Comfort-now mercy is not denial. It is not pretending suffering is small. It is the decision to relieve immediate distress in a way that preserves dignity and quietly points to Christ. It is the Church’s refusal to let a frightened person suffer alone while we search for the “proper” solution. 

We can be tempted to think of mercy as something grand: institutional programs, sweeping gestures, public declarations. God certainly works through those. But often, mercy is as small as what you can place in someone’s hand right now. 

Why? Because God Himself chose “right now.” 
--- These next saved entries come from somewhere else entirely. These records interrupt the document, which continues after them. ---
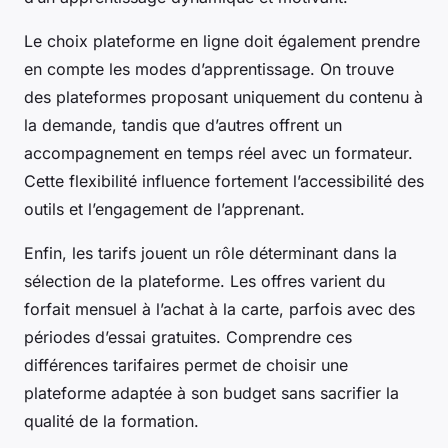
Le choix plateforme en ligne doit également prendre
en compte les modes d’apprentissage. On trouve
des plateformes proposant uniquement du contenu à
la demande, tandis que d’autres offrent un
accompagnement en temps réel avec un formateur.
Cette flexibilité influence fortement l’accessibilité des
outils et l’engagement de l’apprenant.
Enfin, les tarifs jouent un rôle déterminant dans la
sélection de la plateforme. Les offres varient du
forfait mensuel à l’achat à la carte, parfois avec des
périodes d’essai gratuites. Comprendre ces
différences tarifaires permet de choisir une
plateforme adaptée à son budget sans sacrifier la
qualité de la formation.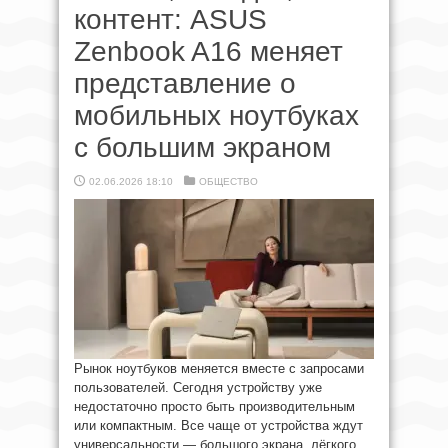
контент: ASUS
Zenbook A16 меняет
представление о
мобильных ноутбуках
с большим экраном
02.06.2026 18:10
ОБЩЕСТВО
Рынок ноутбуков меняется вместе с запросами
пользователей. Сегодня устройству уже
недостаточно просто быть производительным
или компактным. Все чаще от устройства ждут
универсальности — большого экрана, лёгкого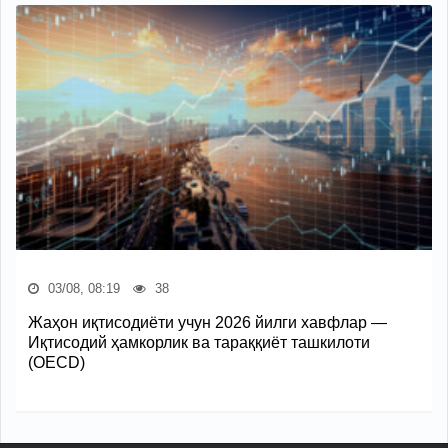
03/08, 08:19
38
Жаҳон иқтисодиёти учун 2026 йилги хавфлар —
Иқтисодий ҳамкорлик ва тараққиёт ташкилоти
(OECD)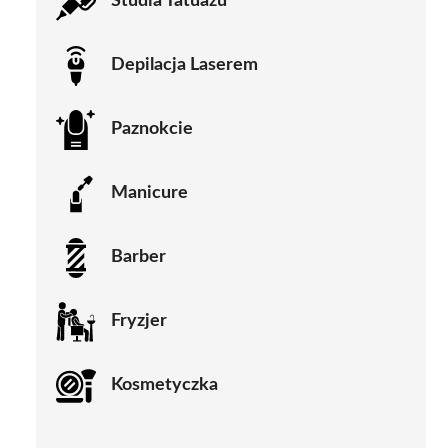
Studia Tatuażu
Depilacja Laserem
Paznokcie
Manicure
Barber
Fryzjer
Kosmetyczka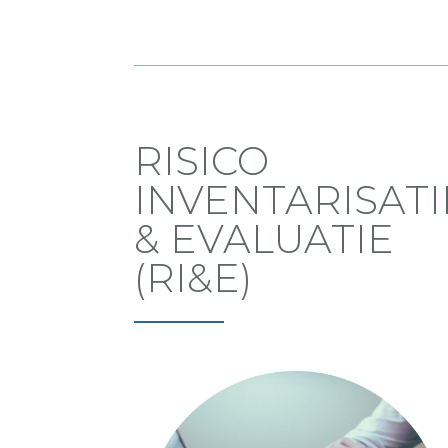
RISICO
INVENTARISATI
& EVALUATIE
(RI&E)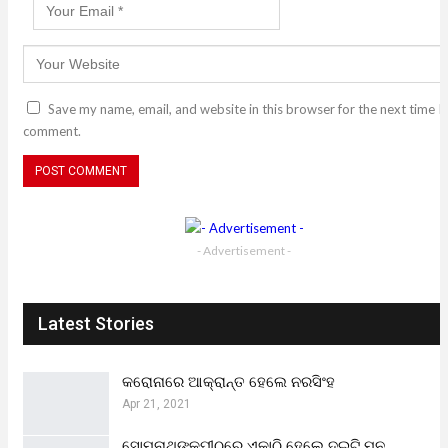
Save my name, email, and website in this browser for the next time I
comment.
- Advertisement -
Latest Stories
କରୋନାରେ ଆକ୍ରାନ୍ତ ହେଲେ ନରସିଂହ
Apr 21, 2021
ସୋମନାଥଙ୍କପୀଠରେ ଏକାଠି ହେଲେ ଦୁଇଟି ମନ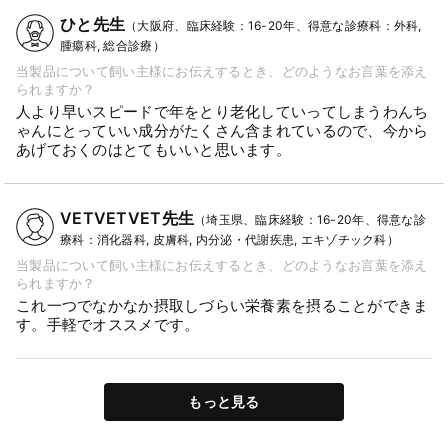
ひと先生
（大阪府、臨床経験：16-20年、得意な診療科：外科,
腫瘍科, 総合診療）
当製品について飼い主様にお伝えするとき、どのようなお言葉を添え
られますか？
人より早いスピードで年をとり老化していってしまうわんち
ゃんにとっていい成分がたくさん含まれているので、今から
あげておくのはとてもいいと思います。
VETVETVET先生
（埼玉県、臨床経験：16-20年、得意な診
療科：消化器科, 皮膚科, 内分泌・代謝疾患, エキゾチック科）
当製品について飼い主様にお伝えするとき、どのようなお言葉を添え
られますか？
これ一つでなかなか摂取しづらい栄養素を摂ることができま
す。手軽でオススメです。
もっと見る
The Incarnation is the great refusal of distance. God did not save us from across the street. He entered our street. He entered our flesh. He entered our hours. And because Christ entered time, Christian mercy must be willing to enter time as well—especially the sharp minutes when a person’s fear is most acute. 

The Gospel that day (Mark XIII) shows the disciples anxious because they forgot bread. Their minds spiral around what they lack, while the Bread of Life is already in the boat with them. Jesus’ question is almost tender in its firmness: “Do you not yet understand?” 

How often we do the same. We panic because we cannot find the thing we normally hold—our routine, our control, our beads—while Christ is closer than our anxiety admits. Sometimes what a suffering person needs is not a lecture about trust, but a concrete reminder that trust is possible. 

That is what sacramentals do. A crucifix is not magic. A rosary is not superstition. These are reminders the body can understand when the mind is flooded: “You belong. You are prayed for. You are not alone.” In medicine, we already know the wisdom of tangible comfort. We dim the lights. We warm the blankets. We speak slowly. We ask permission before touch. These are not “extras.” They are humane care. Spiritually, sacramentals are the same kind of mercy—mercy made touchable. 

Now, I did not succeed in the IV start. Skill does not always win. But mercy is not measured by success in procedures; mercy is measured by faithfulness in presence. The crucifix stayed with her during her stay. She remained consolable. She was more open to breathing and calming. The chaplain later brought a rosary. When she was discharged home on hospice, the chaplain returned my crucifix, and I placed it back around my neck. That exchange matters. It says: faith is not a trophy; it is a tool for love. It is stable enough to be lent. It is strong enough to be shared. Friends, “comfort-now mercy” is available to all of us.

It looks like: 

• noticing distress early, before it turns to panic; 

• offering presence before offering explanations; 

• giving what is within reach while the fuller help is on its way; 

• and doing it without making the moment about ourselves. 

If you are a clinician, your calm can be a form of mercy. If you are family, your steadiness can be a form of mercy. If you are a friend, your willingness to stay can be a form of mercy. And if you are a believer, your faith is not only for your own endurance; it can become a shelter for another person’s shaking. 

We do not always get to change outcomes. But we can change whether someone suffers alone inside the outcome. We accept the real and now, and do what we can within us to be more human for those in our care.

So, when you encounter someone who is frightened—at a bedside, in a hallway, across a kitchen table—do not underestimate the holy power of small mercies. Offer the handhold. Fetch the beads. Breathe with them. Be near. 

Because Christ is not only the Lord of the end. He is the Lord of the moment. 

And mercy, if it is Christian, must be willing to become present tense.